Below we briefly list the core topics that will be covered in the class, first describing the concepts, the specific learning methods, and what will be covered in practicals.

Fundamental concepts:
Formulations of the problem of learning: as interpolation/estimation, as search; as hypothesis testing, as concept generalisation.
Supervised, Unsupervised, Semi-supervised, Reinforcement Learning
Classification, Multi-Class Classification and Regression
Model performance: Accuracy, Generalisation, and Overfitting
Training vs Test Performance, Loss and reward functions
Features: Selection and representation
Ockham's Razor, No Free Lunch and their implications
Learning methods:
Linear and polynomial regression, logistic regression
k-Nearest Neighbours
Decision Trees
k-Means and Hierarchical Clustering
Dimensionality reduction with Principal Component Analysis
Basics of Probability and Bayes' Theorem
Bayesian Networks
The Naive-Bayes Classifier
Markov chains
Hidden Markov Models
Support Vector Machines
Genetic Algorithms
Introduction to Jupyter Notebook, and Scitkit learn:
        Core data structures and methods
        Data loading, processing, feature extraction
        Model training, testing, cross-validation, inspection
Logistic and Linear Regression Lab
        Hands on with over- and under-fitting
Decision Trees and kNN Lab
Clustering Lab
Bayesian Learning Lab
        Parameter learning in Bayes Nets
        Structure learning for Bayes Nets
        Comparing Bayes factorisation to complete joint probability
        Text Classification with Naive-Bayes
        Time series classification with HMMs
Support Vector Machines Lab
        Text classification (Detecting Spam Email) with SVMs
        Vision (Face detection) with SVMs
        Effects of Kernels and C
Optional: Genetic Algorithms Lab


The assignment will test students’ theoretical and practical understanding of the topics covered in the course, through a mixture of dataset exploration and analysis, as well as explanations of different machine learning concepts.

Teaching methods

The main teaching methods will be lectures (up to 3 hours daily, broken into two 1.5 hour lectures each) presented using highly visual slides and a few whiteboard explanations.
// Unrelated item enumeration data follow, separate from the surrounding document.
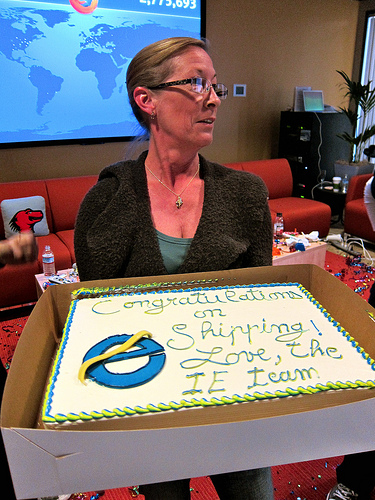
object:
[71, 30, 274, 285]
lady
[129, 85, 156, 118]
ear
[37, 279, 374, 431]
cake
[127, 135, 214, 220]
necklace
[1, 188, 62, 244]
pillow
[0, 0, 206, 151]
map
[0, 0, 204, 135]
screen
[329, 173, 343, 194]
cup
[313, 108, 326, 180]
wires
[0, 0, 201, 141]
picture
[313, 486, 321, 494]
confetti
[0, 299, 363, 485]
carpet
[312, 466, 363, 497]
shoe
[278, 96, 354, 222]
cabinet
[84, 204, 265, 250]
sweater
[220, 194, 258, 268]
grey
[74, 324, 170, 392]
letter e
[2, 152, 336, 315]
couch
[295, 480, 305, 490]
confetti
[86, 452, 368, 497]
floor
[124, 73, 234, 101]
glasses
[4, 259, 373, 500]
box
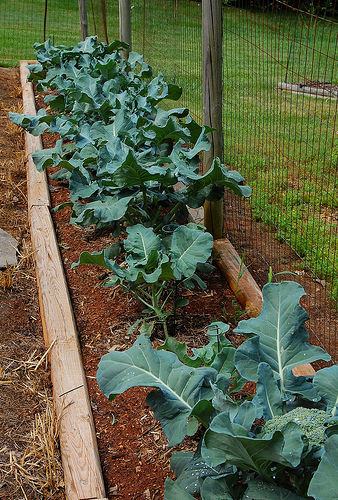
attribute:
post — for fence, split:
[198, 1, 229, 235]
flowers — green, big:
[30, 45, 223, 271]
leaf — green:
[231, 279, 334, 405]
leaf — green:
[95, 329, 236, 446]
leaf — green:
[203, 410, 309, 482]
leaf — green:
[168, 224, 214, 282]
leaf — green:
[122, 223, 164, 265]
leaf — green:
[67, 246, 125, 279]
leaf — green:
[175, 158, 254, 200]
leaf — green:
[75, 191, 137, 227]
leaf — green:
[110, 147, 178, 189]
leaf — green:
[96, 135, 141, 165]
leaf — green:
[175, 120, 218, 160]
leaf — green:
[30, 134, 77, 169]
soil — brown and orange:
[7, 137, 22, 162]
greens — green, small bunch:
[5, 35, 337, 329]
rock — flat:
[1, 225, 19, 273]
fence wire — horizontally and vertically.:
[2, 3, 337, 360]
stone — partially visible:
[0, 226, 31, 266]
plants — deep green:
[11, 26, 326, 492]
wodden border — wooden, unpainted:
[18, 57, 82, 353]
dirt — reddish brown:
[63, 234, 91, 293]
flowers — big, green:
[63, 110, 245, 307]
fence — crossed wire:
[3, 1, 337, 385]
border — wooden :
[45, 423, 87, 488]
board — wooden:
[197, 1, 229, 239]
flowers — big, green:
[92, 138, 158, 188]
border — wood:
[17, 50, 106, 488]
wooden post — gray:
[190, 7, 244, 247]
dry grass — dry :
[0, 347, 74, 499]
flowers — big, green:
[153, 355, 308, 452]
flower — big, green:
[82, 223, 210, 315]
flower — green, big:
[62, 120, 183, 208]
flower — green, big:
[74, 57, 148, 142]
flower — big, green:
[117, 174, 187, 283]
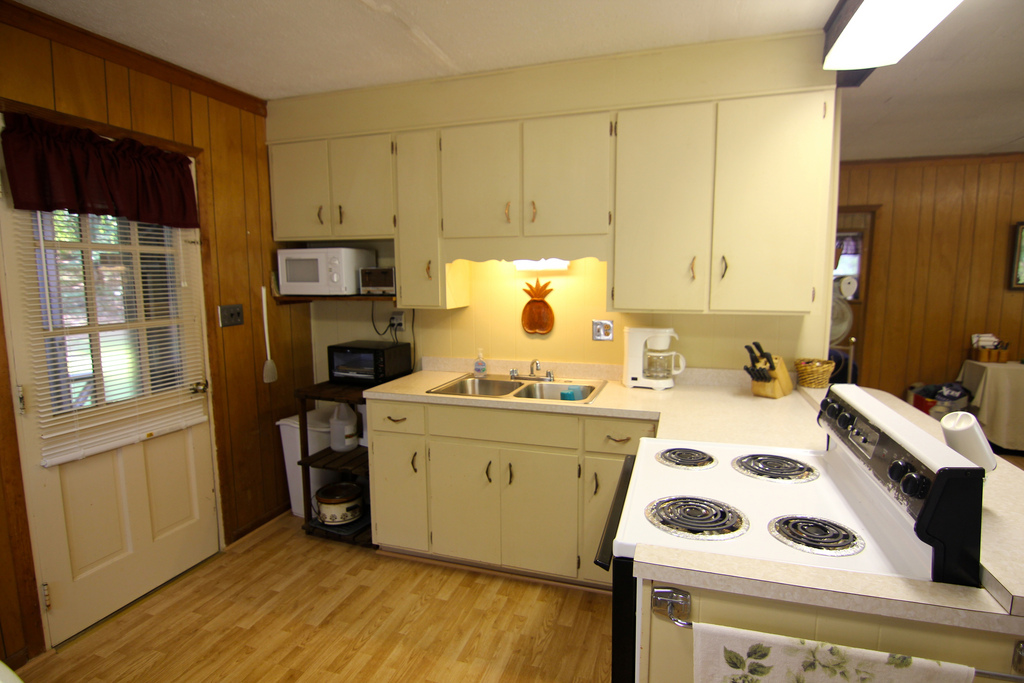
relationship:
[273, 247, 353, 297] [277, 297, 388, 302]
microwave on a shelf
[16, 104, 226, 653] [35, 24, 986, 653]
door in kitchen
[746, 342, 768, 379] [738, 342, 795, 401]
knives in block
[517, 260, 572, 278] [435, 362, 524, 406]
light above sink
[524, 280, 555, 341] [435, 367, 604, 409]
ceramic above sink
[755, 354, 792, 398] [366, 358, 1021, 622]
block on counter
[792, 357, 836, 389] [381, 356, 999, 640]
basket on counter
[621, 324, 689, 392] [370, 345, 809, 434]
coffee pot on counter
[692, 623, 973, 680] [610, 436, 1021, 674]
towel by oven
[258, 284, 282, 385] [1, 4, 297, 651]
flyswatter on wall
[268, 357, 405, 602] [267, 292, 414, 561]
crockpot on shelf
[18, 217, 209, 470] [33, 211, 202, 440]
blinds on window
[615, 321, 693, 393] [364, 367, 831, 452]
coffee pot on counter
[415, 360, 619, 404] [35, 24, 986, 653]
sink in kitchen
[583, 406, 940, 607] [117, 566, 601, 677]
stove above ground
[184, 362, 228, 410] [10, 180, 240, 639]
knob on door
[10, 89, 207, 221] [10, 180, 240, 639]
valance on door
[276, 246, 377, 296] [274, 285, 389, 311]
microwave on shelf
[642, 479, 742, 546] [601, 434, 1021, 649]
burner on stovetop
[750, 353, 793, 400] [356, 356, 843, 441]
block on counter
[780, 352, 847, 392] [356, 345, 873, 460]
basket on counter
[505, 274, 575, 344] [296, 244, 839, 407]
pineapple on wall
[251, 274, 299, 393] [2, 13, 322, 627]
flyswatter on wall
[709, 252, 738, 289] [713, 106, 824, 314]
handle of kitchen cabinet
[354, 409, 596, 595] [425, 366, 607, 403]
cabinets under sink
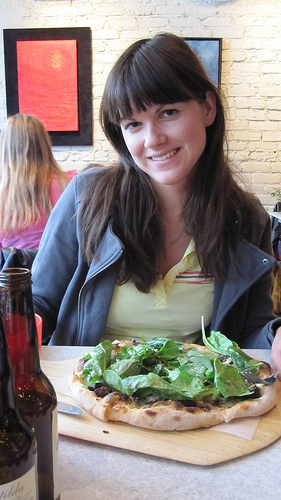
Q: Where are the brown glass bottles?
A: Bottom left corner.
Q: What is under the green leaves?
A: Pizza.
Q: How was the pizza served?
A: Wooden paddle.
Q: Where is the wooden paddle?
A: Under pizza.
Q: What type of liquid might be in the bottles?
A: Beer.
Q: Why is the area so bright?
A: Daytime sunlight.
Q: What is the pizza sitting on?
A: Formica table.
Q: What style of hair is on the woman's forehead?
A: Bangs.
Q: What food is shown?
A: Pizza.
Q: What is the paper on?
A: Wood cutting board.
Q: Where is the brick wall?
A: Behind woman in grey.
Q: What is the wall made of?
A: Bricks.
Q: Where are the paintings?
A: On brick wall.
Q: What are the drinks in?
A: Bottles.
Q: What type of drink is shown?
A: Beer.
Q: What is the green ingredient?
A: Spinach.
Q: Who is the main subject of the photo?
A: A woman.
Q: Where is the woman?
A: In a restaurant.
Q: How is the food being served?
A: On a board.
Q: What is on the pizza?
A: Spinach.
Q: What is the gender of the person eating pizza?
A: Female.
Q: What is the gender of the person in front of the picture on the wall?
A: Female.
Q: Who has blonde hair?
A: A woman.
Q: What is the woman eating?
A: A pizza.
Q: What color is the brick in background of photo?
A: Off white.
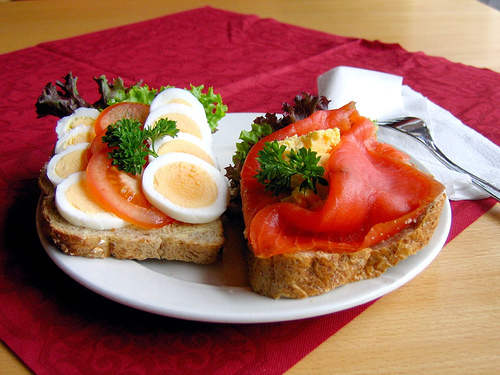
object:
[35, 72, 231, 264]
sandwhich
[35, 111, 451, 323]
plate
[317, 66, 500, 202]
napkin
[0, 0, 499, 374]
table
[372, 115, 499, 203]
fork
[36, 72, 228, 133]
lettuce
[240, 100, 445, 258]
salmon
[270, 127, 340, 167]
eggs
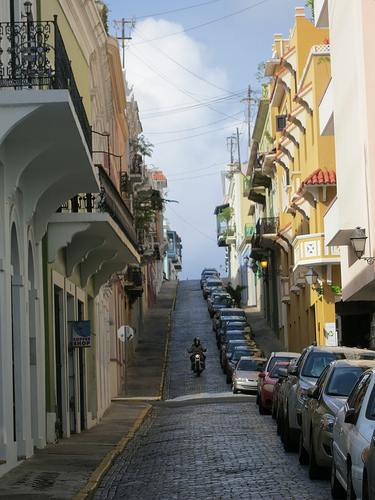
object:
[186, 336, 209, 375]
motorcycle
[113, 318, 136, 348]
sign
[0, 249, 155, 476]
shop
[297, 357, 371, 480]
cars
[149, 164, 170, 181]
roof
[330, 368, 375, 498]
car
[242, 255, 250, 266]
light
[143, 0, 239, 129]
sky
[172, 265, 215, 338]
road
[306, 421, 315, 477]
wheel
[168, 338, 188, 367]
surface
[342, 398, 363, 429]
mirror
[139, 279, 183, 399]
path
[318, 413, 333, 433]
headlight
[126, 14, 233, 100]
wires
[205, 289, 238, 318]
vehicles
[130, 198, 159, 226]
flower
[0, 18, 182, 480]
building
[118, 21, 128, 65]
pole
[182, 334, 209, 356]
man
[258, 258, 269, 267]
bulb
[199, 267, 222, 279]
vehicle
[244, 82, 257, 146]
post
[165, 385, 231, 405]
lump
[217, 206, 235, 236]
tree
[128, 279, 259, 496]
street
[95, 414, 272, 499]
cobbletsones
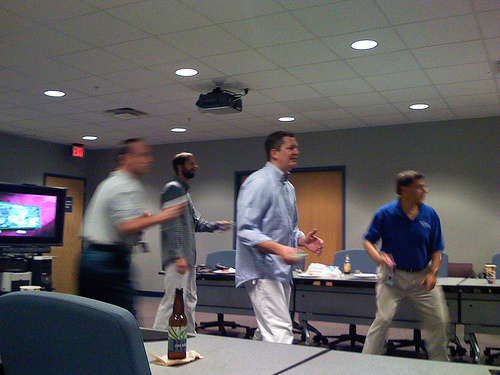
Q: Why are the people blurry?
A: They're moving.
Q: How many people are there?
A: Four.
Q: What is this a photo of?
A: People playing Wii.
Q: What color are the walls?
A: Grey.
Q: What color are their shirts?
A: Blue.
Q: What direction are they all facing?
A: Right.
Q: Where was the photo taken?
A: In a conference room.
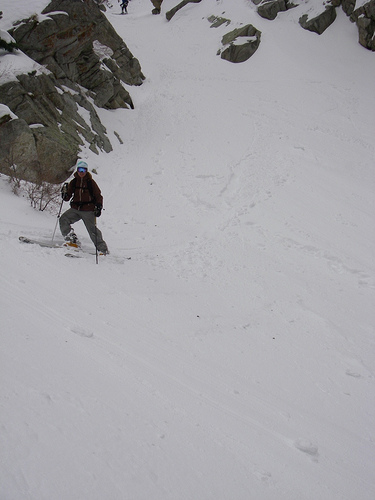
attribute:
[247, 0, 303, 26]
rock — large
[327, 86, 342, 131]
snow — white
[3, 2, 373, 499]
snow — white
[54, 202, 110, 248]
ski pants — grey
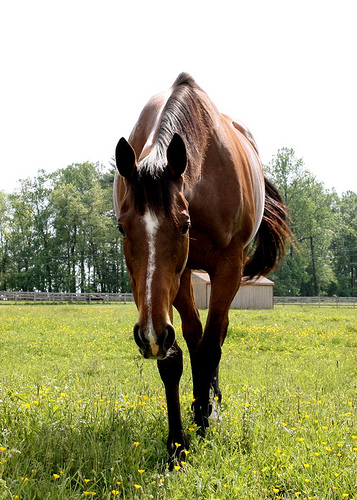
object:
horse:
[110, 70, 287, 441]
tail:
[242, 175, 302, 288]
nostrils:
[165, 325, 175, 351]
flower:
[137, 460, 160, 469]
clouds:
[0, 0, 354, 71]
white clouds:
[269, 44, 338, 97]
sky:
[0, 0, 356, 216]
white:
[137, 208, 159, 306]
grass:
[231, 313, 355, 497]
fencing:
[0, 290, 134, 302]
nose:
[132, 307, 177, 362]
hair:
[242, 171, 294, 286]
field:
[3, 314, 137, 497]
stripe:
[138, 210, 163, 353]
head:
[115, 130, 192, 360]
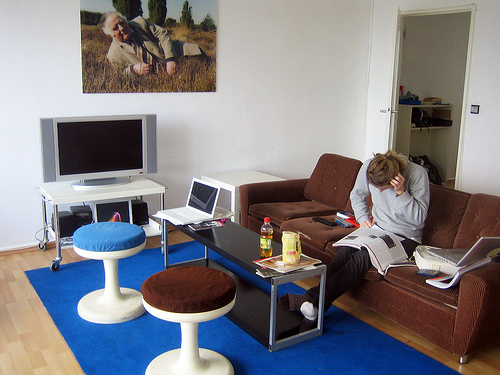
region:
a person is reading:
[317, 133, 417, 325]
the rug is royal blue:
[50, 243, 375, 370]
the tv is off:
[1, 112, 173, 175]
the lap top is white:
[147, 172, 227, 237]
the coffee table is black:
[145, 200, 314, 281]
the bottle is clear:
[252, 205, 276, 262]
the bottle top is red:
[255, 210, 275, 229]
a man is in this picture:
[75, 1, 225, 98]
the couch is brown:
[252, 127, 474, 355]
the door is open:
[366, 0, 437, 170]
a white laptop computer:
[180, 165, 230, 225]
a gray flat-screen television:
[37, 102, 180, 169]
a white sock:
[301, 289, 327, 311]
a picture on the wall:
[99, 32, 215, 69]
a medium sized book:
[327, 206, 381, 267]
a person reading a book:
[346, 162, 409, 217]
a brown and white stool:
[115, 258, 240, 331]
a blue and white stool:
[94, 228, 124, 248]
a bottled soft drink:
[251, 217, 277, 264]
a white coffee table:
[224, 158, 272, 178]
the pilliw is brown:
[132, 265, 242, 327]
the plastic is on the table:
[245, 216, 280, 256]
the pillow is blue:
[71, 219, 148, 252]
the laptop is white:
[170, 179, 222, 224]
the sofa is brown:
[256, 167, 496, 311]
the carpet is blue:
[323, 339, 378, 374]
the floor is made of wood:
[12, 317, 45, 374]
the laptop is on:
[160, 185, 222, 237]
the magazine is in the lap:
[345, 222, 405, 267]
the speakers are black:
[63, 205, 154, 220]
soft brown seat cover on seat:
[150, 267, 241, 324]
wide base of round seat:
[68, 286, 155, 333]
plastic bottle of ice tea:
[243, 208, 280, 263]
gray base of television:
[27, 116, 164, 181]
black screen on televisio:
[65, 130, 166, 162]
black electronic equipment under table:
[53, 193, 153, 240]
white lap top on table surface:
[148, 160, 257, 252]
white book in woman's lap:
[323, 215, 435, 272]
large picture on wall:
[41, 13, 248, 90]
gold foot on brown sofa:
[448, 346, 480, 372]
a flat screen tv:
[34, 113, 162, 184]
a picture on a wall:
[74, 6, 226, 98]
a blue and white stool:
[66, 217, 143, 336]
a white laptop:
[162, 176, 218, 228]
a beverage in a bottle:
[256, 213, 273, 259]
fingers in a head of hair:
[387, 166, 414, 198]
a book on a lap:
[330, 216, 407, 281]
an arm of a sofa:
[236, 179, 307, 213]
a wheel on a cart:
[42, 253, 67, 276]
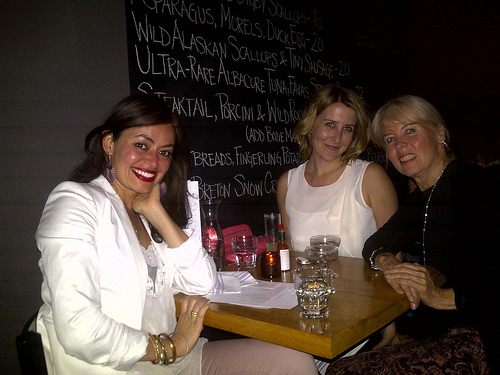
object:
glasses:
[230, 235, 259, 269]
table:
[174, 243, 450, 362]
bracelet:
[158, 332, 177, 364]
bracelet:
[148, 333, 162, 366]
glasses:
[291, 265, 332, 319]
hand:
[384, 261, 440, 305]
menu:
[130, 0, 393, 202]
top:
[90, 0, 429, 42]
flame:
[266, 252, 275, 263]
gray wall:
[1, 0, 125, 141]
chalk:
[192, 97, 203, 117]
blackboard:
[125, 0, 407, 207]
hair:
[371, 95, 450, 150]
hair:
[294, 82, 373, 167]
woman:
[271, 82, 397, 259]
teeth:
[132, 167, 155, 178]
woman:
[315, 90, 498, 375]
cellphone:
[296, 255, 314, 265]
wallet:
[205, 222, 277, 264]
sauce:
[278, 244, 289, 263]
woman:
[28, 92, 317, 375]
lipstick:
[133, 164, 155, 182]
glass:
[310, 233, 340, 263]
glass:
[231, 235, 258, 269]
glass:
[263, 212, 282, 253]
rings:
[191, 311, 198, 315]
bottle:
[277, 224, 292, 272]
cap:
[278, 224, 285, 229]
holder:
[260, 251, 282, 279]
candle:
[260, 250, 283, 278]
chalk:
[207, 68, 218, 86]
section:
[3, 3, 73, 142]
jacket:
[32, 172, 221, 374]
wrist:
[375, 255, 399, 265]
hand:
[381, 261, 421, 311]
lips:
[132, 167, 158, 183]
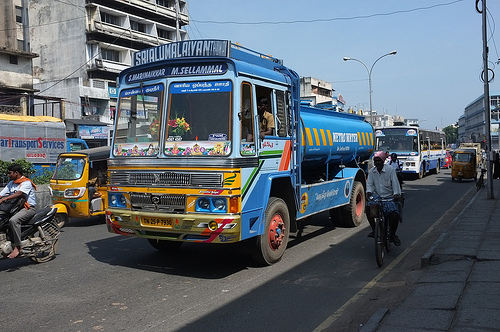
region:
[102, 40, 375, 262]
blue and yellow tanker truck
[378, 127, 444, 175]
blue and white bus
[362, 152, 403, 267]
person in white shirt and shorts on a bicycle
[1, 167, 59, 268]
person with orange scarf on a motorcycle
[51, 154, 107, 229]
small yellow cab behind the motorcycle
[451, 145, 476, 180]
yellow cab on curb by the bus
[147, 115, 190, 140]
flowers in the windshield of tanker truck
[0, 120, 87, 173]
gray and blue Transport Services truck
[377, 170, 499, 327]
brick sidewalk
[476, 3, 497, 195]
tall pole on the sidewalk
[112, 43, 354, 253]
a blue decorated truck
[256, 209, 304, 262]
the rims are red in colour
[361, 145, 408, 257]
a man riding a bicycle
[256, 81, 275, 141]
a man with his hand out the window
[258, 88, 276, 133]
the window is open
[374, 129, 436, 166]
a white and blue bus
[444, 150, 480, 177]
a parked yellow tuktuk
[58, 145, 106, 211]
a shiny yellow tuktuk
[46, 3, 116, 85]
a tal;l old white building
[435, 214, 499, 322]
a square tilled pavement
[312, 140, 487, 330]
person riding bicycle on road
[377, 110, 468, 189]
blue and white bus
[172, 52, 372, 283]
person driving blue truck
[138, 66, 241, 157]
bunch of flowers in windshield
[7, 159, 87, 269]
man riding motorbike barefoot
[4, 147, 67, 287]
man wearing orange scarf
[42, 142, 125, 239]
three-wheel yellow vehicle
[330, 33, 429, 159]
streetlights over the street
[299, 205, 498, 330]
break in curb for driveway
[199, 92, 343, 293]
red rims on truck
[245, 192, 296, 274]
The front left wheel of a truck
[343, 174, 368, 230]
The rear left wheel of a truck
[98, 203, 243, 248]
The front bumper of a truck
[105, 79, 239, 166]
The front window of a truck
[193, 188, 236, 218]
The front left headlights of a truck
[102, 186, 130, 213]
The front right headlights of a truck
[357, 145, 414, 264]
A man riding a bike on a street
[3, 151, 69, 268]
A man riding a motorcycle on a street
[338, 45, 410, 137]
Two street lights on a pole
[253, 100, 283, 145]
A man in a truck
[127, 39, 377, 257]
the lorri is blue and yellow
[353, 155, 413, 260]
the person is on the bike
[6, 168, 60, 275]
man is on the bike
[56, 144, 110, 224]
the car is yellow and grey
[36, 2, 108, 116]
the building is made of concrete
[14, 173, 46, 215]
the scarf is orange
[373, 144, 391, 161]
the traaban is orange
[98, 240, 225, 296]
shadow is on the ground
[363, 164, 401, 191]
his shirt is white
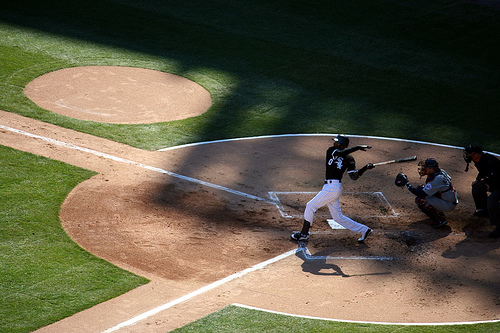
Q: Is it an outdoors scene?
A: Yes, it is outdoors.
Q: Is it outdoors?
A: Yes, it is outdoors.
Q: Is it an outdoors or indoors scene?
A: It is outdoors.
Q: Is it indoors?
A: No, it is outdoors.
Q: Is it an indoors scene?
A: No, it is outdoors.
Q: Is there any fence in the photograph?
A: No, there are no fences.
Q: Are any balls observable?
A: No, there are no balls.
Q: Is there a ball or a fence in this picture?
A: No, there are no balls or fences.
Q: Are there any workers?
A: No, there are no workers.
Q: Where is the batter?
A: The batter is in the field.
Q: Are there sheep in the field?
A: No, there is a batter in the field.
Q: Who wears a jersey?
A: The batter wears a jersey.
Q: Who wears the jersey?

Hands-on practicals will make up the rest of the work; it will consist of a series of exercises applying methods covered using real datasets, Jupyter Notebook and Python, with supporting libraries. To make it easy for students to directly compare learning methods and approaches, practicals will be designed to build one upon the next on (re-using the same data sets of earlier practicals).


The course is intended to be of an introductory nature, and accessible to all PRO students, regardless of mathematical background or previous experience. In order to keep it such, we will not be doing rigorous mathematical derivations of classifier properties, proofs of convergence or delve into detail in training algorithms; students enroling should not expect these details.